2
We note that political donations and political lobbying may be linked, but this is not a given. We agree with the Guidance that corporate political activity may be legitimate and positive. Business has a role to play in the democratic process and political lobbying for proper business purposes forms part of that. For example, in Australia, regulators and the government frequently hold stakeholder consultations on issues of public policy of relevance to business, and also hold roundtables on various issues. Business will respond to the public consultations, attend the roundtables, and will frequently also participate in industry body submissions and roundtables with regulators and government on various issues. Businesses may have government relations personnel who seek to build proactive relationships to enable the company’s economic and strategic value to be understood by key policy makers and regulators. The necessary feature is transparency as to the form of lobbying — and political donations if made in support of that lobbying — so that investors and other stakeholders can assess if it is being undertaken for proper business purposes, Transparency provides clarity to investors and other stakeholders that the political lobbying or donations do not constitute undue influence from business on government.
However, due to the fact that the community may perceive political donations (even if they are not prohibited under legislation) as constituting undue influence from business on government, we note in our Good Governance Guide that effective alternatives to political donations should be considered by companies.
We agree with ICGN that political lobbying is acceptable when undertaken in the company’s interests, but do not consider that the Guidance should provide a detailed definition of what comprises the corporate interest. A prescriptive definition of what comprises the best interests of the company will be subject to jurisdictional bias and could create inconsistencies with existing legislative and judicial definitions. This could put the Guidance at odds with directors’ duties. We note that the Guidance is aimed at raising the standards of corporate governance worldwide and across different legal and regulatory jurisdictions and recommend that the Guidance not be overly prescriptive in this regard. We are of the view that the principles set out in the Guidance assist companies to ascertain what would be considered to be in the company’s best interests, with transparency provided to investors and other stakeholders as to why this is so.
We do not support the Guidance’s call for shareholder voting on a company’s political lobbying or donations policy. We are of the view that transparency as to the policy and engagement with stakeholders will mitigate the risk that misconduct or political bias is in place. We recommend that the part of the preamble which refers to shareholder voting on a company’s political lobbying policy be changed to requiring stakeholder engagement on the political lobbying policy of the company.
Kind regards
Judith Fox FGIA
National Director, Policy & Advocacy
^^^^^^^^^^^^^^^^
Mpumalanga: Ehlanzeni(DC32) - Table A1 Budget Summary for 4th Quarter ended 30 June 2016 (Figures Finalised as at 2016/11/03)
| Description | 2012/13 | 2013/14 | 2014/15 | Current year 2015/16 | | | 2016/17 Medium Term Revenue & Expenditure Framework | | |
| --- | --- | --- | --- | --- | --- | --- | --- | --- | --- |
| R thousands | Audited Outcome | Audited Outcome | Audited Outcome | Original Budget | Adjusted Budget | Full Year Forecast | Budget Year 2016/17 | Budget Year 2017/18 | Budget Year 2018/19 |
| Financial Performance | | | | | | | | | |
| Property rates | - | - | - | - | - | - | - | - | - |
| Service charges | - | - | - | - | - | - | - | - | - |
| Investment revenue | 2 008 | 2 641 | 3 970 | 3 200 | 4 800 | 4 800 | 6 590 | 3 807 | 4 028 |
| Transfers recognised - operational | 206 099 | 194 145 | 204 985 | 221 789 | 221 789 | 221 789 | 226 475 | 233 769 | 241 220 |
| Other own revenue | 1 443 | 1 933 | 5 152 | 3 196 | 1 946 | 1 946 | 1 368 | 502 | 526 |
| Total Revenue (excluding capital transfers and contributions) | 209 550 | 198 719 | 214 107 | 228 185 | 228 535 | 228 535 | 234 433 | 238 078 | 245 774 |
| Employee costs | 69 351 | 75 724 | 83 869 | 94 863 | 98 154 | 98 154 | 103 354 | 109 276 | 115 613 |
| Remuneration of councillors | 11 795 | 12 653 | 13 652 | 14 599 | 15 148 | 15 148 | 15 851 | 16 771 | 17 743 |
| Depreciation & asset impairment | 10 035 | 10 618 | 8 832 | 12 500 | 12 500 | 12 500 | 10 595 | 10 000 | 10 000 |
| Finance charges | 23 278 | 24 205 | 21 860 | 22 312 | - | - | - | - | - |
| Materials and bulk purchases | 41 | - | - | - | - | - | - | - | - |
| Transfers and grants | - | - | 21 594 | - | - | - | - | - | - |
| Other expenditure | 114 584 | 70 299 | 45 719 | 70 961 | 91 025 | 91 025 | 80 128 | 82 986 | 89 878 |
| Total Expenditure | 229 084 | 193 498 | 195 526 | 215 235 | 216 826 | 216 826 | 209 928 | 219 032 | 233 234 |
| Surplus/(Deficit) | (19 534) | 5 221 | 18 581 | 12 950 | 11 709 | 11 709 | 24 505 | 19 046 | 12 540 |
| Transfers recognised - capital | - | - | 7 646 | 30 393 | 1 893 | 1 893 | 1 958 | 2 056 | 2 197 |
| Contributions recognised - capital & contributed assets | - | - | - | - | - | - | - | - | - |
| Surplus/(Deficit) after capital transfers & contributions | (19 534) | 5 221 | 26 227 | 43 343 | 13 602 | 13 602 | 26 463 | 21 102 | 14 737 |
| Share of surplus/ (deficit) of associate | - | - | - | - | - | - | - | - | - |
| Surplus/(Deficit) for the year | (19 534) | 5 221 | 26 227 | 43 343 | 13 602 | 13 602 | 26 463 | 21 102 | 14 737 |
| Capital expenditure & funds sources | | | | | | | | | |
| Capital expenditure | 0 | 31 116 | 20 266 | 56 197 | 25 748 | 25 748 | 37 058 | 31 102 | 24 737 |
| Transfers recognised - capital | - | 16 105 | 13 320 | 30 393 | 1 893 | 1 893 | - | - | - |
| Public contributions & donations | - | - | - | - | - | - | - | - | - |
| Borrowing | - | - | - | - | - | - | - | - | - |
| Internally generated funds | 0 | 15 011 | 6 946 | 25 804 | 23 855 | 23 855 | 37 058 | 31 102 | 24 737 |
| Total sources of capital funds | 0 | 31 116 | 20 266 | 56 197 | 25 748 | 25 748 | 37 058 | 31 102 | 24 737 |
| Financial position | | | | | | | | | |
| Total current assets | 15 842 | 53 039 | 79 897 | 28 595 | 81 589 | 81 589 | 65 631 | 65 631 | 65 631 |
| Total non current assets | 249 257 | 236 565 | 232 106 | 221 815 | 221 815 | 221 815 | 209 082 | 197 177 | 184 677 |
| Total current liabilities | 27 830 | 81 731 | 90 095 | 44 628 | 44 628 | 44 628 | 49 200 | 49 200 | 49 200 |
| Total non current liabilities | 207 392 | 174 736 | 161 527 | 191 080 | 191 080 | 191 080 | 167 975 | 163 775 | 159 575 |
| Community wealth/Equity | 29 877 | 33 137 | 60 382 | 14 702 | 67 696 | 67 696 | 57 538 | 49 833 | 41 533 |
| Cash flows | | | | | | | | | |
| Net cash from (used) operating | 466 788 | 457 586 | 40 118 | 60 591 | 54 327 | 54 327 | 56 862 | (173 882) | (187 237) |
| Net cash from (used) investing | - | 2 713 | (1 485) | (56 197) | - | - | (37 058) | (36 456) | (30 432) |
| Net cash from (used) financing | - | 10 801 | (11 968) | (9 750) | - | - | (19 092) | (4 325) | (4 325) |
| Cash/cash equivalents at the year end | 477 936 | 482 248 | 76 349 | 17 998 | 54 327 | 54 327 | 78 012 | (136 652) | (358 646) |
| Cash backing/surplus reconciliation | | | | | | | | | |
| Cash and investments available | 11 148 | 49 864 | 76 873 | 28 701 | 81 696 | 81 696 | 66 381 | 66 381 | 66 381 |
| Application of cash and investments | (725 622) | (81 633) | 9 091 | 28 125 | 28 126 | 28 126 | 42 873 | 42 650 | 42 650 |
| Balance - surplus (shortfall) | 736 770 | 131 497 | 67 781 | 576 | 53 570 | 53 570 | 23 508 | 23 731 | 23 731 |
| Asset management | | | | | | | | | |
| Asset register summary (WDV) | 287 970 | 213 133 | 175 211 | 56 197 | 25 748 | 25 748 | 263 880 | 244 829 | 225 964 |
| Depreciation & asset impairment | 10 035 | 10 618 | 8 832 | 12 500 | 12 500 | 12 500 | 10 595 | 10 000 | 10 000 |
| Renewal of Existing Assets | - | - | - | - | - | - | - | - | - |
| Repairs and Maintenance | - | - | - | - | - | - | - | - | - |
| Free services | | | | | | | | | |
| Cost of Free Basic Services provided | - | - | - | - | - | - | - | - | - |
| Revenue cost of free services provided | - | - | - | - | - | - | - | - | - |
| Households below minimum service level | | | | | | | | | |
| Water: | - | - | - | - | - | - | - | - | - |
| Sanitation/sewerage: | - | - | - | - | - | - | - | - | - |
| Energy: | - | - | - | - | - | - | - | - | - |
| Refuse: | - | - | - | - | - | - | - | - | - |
^^^^^^^^^^^^^^^^
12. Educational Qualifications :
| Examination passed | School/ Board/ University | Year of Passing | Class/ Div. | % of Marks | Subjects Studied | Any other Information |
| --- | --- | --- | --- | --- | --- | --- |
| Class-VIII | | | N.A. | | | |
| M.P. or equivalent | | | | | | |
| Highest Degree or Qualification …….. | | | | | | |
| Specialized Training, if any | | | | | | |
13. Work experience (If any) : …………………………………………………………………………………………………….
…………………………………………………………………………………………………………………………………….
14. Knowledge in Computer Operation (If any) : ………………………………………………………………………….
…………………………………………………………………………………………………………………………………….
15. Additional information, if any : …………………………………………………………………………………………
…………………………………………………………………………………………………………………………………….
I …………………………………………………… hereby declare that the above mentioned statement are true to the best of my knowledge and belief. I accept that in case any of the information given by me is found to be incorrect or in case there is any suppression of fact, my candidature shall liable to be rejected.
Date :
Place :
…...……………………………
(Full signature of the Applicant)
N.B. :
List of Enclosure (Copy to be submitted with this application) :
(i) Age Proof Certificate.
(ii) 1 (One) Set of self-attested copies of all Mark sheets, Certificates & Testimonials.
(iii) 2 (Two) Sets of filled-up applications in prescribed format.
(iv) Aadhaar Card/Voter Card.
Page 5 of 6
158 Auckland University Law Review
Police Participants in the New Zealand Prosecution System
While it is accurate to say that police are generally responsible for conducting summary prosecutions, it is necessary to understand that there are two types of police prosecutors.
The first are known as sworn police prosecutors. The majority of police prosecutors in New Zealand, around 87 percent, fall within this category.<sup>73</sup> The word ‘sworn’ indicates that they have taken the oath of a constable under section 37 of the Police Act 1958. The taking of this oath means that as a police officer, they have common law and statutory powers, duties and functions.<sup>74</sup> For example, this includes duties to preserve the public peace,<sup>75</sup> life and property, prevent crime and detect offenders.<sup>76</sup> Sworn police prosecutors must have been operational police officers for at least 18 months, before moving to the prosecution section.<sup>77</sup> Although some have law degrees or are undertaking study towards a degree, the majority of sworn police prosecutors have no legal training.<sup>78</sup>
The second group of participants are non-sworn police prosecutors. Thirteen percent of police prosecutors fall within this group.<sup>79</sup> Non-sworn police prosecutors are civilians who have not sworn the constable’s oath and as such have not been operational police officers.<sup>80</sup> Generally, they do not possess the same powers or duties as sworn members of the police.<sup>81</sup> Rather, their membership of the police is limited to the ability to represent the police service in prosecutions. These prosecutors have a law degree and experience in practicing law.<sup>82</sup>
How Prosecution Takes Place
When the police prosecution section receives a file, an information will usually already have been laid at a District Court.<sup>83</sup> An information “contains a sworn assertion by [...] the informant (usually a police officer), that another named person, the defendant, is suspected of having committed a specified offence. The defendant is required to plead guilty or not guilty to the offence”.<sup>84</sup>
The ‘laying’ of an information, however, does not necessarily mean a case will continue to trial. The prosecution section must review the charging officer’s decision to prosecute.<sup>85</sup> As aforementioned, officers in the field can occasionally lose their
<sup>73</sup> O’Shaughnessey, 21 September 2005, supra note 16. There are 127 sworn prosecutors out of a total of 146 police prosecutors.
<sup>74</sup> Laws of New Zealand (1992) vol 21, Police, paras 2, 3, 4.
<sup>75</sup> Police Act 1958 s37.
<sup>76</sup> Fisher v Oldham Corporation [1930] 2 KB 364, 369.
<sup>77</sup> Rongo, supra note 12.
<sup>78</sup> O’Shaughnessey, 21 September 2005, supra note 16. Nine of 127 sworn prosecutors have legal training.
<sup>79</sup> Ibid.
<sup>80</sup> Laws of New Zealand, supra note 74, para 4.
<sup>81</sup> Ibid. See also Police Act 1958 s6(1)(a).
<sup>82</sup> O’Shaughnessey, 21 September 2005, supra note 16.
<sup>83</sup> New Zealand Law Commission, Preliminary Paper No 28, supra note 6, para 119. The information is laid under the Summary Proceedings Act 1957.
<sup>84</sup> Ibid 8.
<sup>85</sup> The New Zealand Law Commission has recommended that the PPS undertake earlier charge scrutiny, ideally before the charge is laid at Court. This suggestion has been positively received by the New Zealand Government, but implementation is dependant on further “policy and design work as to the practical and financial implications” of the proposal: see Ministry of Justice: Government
^^^^^^^^^^^^^^^^
About this exercise —
What is needed is every line of the records that contains the word "funds".

Expected output —
| Capital expenditure & funds sources | | | | | | | | | |
| Internally generated funds | 0 | 15 011 | 6 946 | 25 804 | 23 855 | 23 855 | 37 058 | 31 102 | 24 737 |
| Total sources of capital funds | 0 | 31 116 | 20 266 | 56 197 | 25 748 | 25 748 | 37 058 | 31 102 | 24 737 |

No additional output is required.